Down to the last line, repeat the records exactly.
═════ EXERCISE DATA ═════
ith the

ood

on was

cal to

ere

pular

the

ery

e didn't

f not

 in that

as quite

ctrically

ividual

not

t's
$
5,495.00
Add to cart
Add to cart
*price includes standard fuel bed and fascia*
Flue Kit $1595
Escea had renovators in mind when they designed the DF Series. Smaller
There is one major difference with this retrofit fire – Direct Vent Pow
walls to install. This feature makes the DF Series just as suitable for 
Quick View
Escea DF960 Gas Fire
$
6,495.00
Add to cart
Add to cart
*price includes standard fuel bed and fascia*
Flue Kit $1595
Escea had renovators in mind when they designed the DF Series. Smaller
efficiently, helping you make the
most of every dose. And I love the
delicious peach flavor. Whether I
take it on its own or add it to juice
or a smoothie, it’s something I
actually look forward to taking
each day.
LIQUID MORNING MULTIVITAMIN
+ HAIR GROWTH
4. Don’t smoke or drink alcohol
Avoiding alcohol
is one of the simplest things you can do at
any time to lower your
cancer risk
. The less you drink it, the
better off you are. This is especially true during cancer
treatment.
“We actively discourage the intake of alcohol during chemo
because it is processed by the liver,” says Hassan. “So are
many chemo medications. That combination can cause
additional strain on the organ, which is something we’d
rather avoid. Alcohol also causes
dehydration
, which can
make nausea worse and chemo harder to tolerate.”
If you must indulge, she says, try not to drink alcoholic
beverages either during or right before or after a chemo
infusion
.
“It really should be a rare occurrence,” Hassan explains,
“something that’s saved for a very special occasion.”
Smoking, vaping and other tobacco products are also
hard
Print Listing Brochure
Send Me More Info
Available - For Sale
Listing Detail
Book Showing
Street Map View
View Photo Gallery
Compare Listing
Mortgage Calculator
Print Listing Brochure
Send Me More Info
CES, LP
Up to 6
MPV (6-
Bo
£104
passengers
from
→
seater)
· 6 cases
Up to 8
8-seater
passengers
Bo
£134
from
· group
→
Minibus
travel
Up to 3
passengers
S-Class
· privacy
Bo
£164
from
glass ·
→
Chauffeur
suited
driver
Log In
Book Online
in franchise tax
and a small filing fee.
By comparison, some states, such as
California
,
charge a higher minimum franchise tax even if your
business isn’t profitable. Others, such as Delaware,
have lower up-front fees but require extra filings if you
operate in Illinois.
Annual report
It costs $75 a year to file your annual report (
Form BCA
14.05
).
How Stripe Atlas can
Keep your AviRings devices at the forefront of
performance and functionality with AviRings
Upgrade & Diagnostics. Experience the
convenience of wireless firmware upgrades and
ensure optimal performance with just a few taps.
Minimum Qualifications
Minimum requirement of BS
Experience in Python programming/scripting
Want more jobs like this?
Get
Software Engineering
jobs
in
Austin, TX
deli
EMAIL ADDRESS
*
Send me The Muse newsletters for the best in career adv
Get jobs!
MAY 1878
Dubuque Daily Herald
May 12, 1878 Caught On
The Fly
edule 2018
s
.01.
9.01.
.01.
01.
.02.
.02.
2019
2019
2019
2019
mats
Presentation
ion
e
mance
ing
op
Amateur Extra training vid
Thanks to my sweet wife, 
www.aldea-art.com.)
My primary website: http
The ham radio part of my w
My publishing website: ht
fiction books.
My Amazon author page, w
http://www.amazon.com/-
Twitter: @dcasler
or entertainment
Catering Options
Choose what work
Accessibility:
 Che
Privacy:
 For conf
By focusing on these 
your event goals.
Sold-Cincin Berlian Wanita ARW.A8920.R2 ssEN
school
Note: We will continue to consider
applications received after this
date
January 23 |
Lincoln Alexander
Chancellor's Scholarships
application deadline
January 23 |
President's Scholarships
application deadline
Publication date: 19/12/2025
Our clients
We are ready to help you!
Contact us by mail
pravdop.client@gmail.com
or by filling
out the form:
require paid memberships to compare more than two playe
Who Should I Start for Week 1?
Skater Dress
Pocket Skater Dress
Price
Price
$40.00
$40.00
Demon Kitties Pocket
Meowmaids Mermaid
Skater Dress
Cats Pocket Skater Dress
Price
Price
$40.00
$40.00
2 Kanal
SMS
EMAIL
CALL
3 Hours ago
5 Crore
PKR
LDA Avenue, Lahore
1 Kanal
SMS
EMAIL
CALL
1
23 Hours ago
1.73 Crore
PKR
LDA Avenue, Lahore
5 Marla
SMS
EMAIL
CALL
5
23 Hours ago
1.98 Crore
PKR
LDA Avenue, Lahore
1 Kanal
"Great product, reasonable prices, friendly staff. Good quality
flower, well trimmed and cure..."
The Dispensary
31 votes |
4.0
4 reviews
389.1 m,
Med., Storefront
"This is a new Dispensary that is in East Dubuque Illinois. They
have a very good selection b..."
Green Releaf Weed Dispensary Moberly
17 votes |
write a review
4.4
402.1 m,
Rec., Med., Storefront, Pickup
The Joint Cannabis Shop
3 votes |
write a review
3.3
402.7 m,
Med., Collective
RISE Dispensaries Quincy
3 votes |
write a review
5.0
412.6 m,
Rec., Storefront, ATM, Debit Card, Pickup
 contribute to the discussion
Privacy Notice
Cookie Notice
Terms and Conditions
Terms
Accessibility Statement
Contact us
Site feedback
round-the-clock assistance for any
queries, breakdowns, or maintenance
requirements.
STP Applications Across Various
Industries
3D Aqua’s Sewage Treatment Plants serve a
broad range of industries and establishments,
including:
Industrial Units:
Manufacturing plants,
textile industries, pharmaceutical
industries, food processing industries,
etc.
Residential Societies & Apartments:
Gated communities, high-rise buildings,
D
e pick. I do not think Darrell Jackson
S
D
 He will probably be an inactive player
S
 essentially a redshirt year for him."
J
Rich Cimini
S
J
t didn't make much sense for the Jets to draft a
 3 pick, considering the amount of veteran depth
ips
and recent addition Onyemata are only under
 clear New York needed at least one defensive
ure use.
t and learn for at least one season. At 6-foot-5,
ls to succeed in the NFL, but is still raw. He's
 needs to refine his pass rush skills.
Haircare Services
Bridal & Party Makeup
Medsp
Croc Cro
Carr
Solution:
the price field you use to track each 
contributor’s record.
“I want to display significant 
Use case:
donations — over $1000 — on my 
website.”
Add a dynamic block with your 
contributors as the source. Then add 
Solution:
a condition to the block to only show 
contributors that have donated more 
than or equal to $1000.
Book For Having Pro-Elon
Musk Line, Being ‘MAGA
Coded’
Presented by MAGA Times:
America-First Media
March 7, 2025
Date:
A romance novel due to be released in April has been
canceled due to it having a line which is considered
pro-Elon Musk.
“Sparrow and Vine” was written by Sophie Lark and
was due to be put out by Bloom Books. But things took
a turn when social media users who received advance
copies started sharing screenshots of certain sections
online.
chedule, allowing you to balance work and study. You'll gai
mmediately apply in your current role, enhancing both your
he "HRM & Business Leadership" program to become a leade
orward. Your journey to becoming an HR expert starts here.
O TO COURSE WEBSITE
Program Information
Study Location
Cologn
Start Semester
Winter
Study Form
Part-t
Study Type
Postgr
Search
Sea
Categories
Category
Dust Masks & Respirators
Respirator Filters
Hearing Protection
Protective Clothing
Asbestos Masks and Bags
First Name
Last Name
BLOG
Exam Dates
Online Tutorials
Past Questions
═════
→ RESPONSE TO THIS TASK:
ith the

ood

on was

cal to

ere

pular

the

ery

e didn't

f not

 in that

as quite

ctrically

ividual

not

t's
$
5,495.00
Add to cart
Add to cart
*price includes standard fuel bed and fascia*
Flue Kit $1595
Escea had renovators in mind when they designed the DF Series. Smaller
There is one major difference with this retrofit fire – Direct Vent Pow
walls to install. This feature makes the DF Series just as suitable for 
Quick View
Escea DF960 Gas Fire
$
6,495.00
Add to cart
Add to cart
*price includes standard fuel bed and fascia*
Flue Kit $1595
Escea had renovators in mind when they designed the DF Series. Smaller
efficiently, helping you make the
most of every dose. And I love the
delicious peach flavor. Whether I
take it on its own or add it to juice
or a smoothie, it’s something I
actually look forward to taking
each day.
LIQUID MORNING MULTIVITAMIN
+ HAIR GROWTH
4. Don’t smoke or drink alcohol
Avoiding alcohol
is one of the simplest things you can do at
any time to lower your
cancer risk
. The less you drink it, the
better off you are. This is especially true during cancer
treatment.
“We actively discourage the intake of alcohol during chemo
because it is processed by the liver,” says Hassan. “So are
many chemo medications. That combination can cause
additional strain on the organ, which is something we’d
rather avoid. Alcohol also causes
dehydration
, which can
make nausea worse and chemo harder to tolerate.”
If you must indulge, she says, try not to drink alcoholic
beverages either during or right before or after a chemo
infusion
.
“It really should be a rare occurrence,” Hassan explains,
“something that’s saved for a very special occasion.”
Smoking, vaping and other tobacco products are also
hard
Print Listing Brochure
Send Me More Info
Available - For Sale
Listing Detail
Book Showing
Street Map View
View Photo Gallery
Compare Listing
Mortgage Calculator
Print Listing Brochure
Send Me More Info
CES, LP
Up to 6
MPV (6-
Bo
£104
passengers
from
→
seater)
· 6 cases
Up to 8
8-seater
passengers
Bo
£134
from
· group
→
Minibus
travel
Up to 3
passengers
S-Class
· privacy
Bo
£164
from
glass ·
→
Chauffeur
suited
driver
Log In
Book Online
in franchise tax
and a small filing fee.
By comparison, some states, such as
California
,
charge a higher minimum franchise tax even if your
business isn’t profitable. Others, such as Delaware,
have lower up-front fees but require extra filings if you
operate in Illinois.
Annual report
It costs $75 a year to file your annual report (
Form BCA
14.05
).
How Stripe Atlas can
Keep your AviRings devices at the forefront of
performance and functionality with AviRings
Upgrade & Diagnostics. Experience the
convenience of wireless firmware upgrades and
ensure optimal performance with just a few taps.
Minimum Qualifications
Minimum requirement of BS
Experience in Python programming/scripting
Want more jobs like this?
Get
Software Engineering
jobs
in
Austin, TX
deli
EMAIL ADDRESS
*
Send me The Muse newsletters for the best in career adv
Get jobs!
MAY 1878
Dubuque Daily Herald
May 12, 1878 Caught On
The Fly
edule 2018
s
.01.
9.01.
.01.
01.
.02.
.02.
2019
2019
2019
2019
mats
Presentation
ion
e
mance
ing
op
Amateur Extra training vid
Thanks to my sweet wife, 
www.aldea-art.com.)
My primary website: http
The ham radio part of my w
My publishing website: ht
fiction books.
My Amazon author page, w
http://www.amazon.com/-
Twitter: @dcasler
or entertainment
Catering Options
Choose what work
Accessibility:
 Che
Privacy:
 For conf
By focusing on these 
your event goals.
Sold-Cincin Berlian Wanita ARW.A8920.R2 ssEN
school
Note: We will continue to consider
applications received after this
date
January 23 |
Lincoln Alexander
Chancellor's Scholarships
application deadline
January 23 |
President's Scholarships
application deadline
Publication date: 19/12/2025
Our clients
We are ready to help you!
Contact us by mail
pravdop.client@gmail.com
or by filling
out the form:
require paid memberships to compare more than two playe
Who Should I Start for Week 1?
Skater Dress
Pocket Skater Dress
Price
Price
$40.00
$40.00
Demon Kitties Pocket
Meowmaids Mermaid
Skater Dress
Cats Pocket Skater Dress
Price
Price
$40.00
$40.00
2 Kanal
SMS
EMAIL
CALL
3 Hours ago
5 Crore
PKR
LDA Avenue, Lahore
1 Kanal
SMS
EMAIL
CALL
1
23 Hours ago
1.73 Crore
PKR
LDA Avenue, Lahore
5 Marla
SMS
EMAIL
CALL
5
23 Hours ago
1.98 Crore
PKR
LDA Avenue, Lahore
1 Kanal
"Great product, reasonable prices, friendly staff. Good quality
flower, well trimmed and cure..."
The Dispensary
31 votes |
4.0
4 reviews
389.1 m,
Med., Storefront
"This is a new Dispensary that is in East Dubuque Illinois. They
have a very good selection b..."
Green Releaf Weed Dispensary Moberly
17 votes |
write a review
4.4
402.1 m,
Rec., Med., Storefront, Pickup
The Joint Cannabis Shop
3 votes |
write a review
3.3
402.7 m,
Med., Collective
RISE Dispensaries Quincy
3 votes |
write a review
5.0
412.6 m,
Rec., Storefront, ATM, Debit Card, Pickup
 contribute to the discussion
Privacy Notice
Cookie Notice
Terms and Conditions
Terms
Accessibility Statement
Contact us
Site feedback
round-the-clock assistance for any
queries, breakdowns, or maintenance
requirements.
STP Applications Across Various
Industries
3D Aqua’s Sewage Treatment Plants serve a
broad range of industries and establishments,
including:
Industrial Units:
Manufacturing plants,
textile industries, pharmaceutical
industries, food processing industries,
etc.
Residential Societies & Apartments:
Gated communities, high-rise buildings,
D
e pick. I do not think Darrell Jackson
S
D
 He will probably be an inactive player
S
 essentially a redshirt year for him."
J
Rich Cimini
S
J
t didn't make much sense for the Jets to draft a
 3 pick, considering the amount of veteran depth
ips
and recent addition Onyemata are only under
 clear New York needed at least one defensive
ure use.
t and learn for at least one season. At 6-foot-5,
ls to succeed in the NFL, but is still raw. He's
 needs to refine his pass rush skills.
Haircare Services
Bridal & Party Makeup
Medsp
Croc Cro
Carr
Solution:
the price field you use to track each 
contributor’s record.
“I want to display significant 
Use case:
donations — over $1000 — on my 
website.”
Add a dynamic block with your 
contributors as the source. Then add 
Solution:
a condition to the block to only show 
contributors that have donated more 
than or equal to $1000.
Book For Having Pro-Elon
Musk Line, Being ‘MAGA
Coded’
Presented by MAGA Times:
America-First Media
March 7, 2025
Date:
A romance novel due to be released in April has been
canceled due to it having a line which is considered
pro-Elon Musk.
“Sparrow and Vine” was written by Sophie Lark and
was due to be put out by Bloom Books. But things took
a turn when social media users who received advance
copies started sharing screenshots of certain sections
online.
chedule, allowing you to balance work and study. You'll gai
mmediately apply in your current role, enhancing both your
he "HRM & Business Leadership" program to become a leade
orward. Your journey to becoming an HR expert starts here.
O TO COURSE WEBSITE
Program Information
Study Location
Cologn
Start Semester
Winter
Study Form
Part-t
Study Type
Postgr
Search
Sea
Categories
Category
Dust Masks & Respirators
Respirator Filters
Hearing Protection
Protective Clothing
Asbestos Masks and Bags
First Name
Last Name
BLOG
Exam Dates
Online Tutorials
Past Questions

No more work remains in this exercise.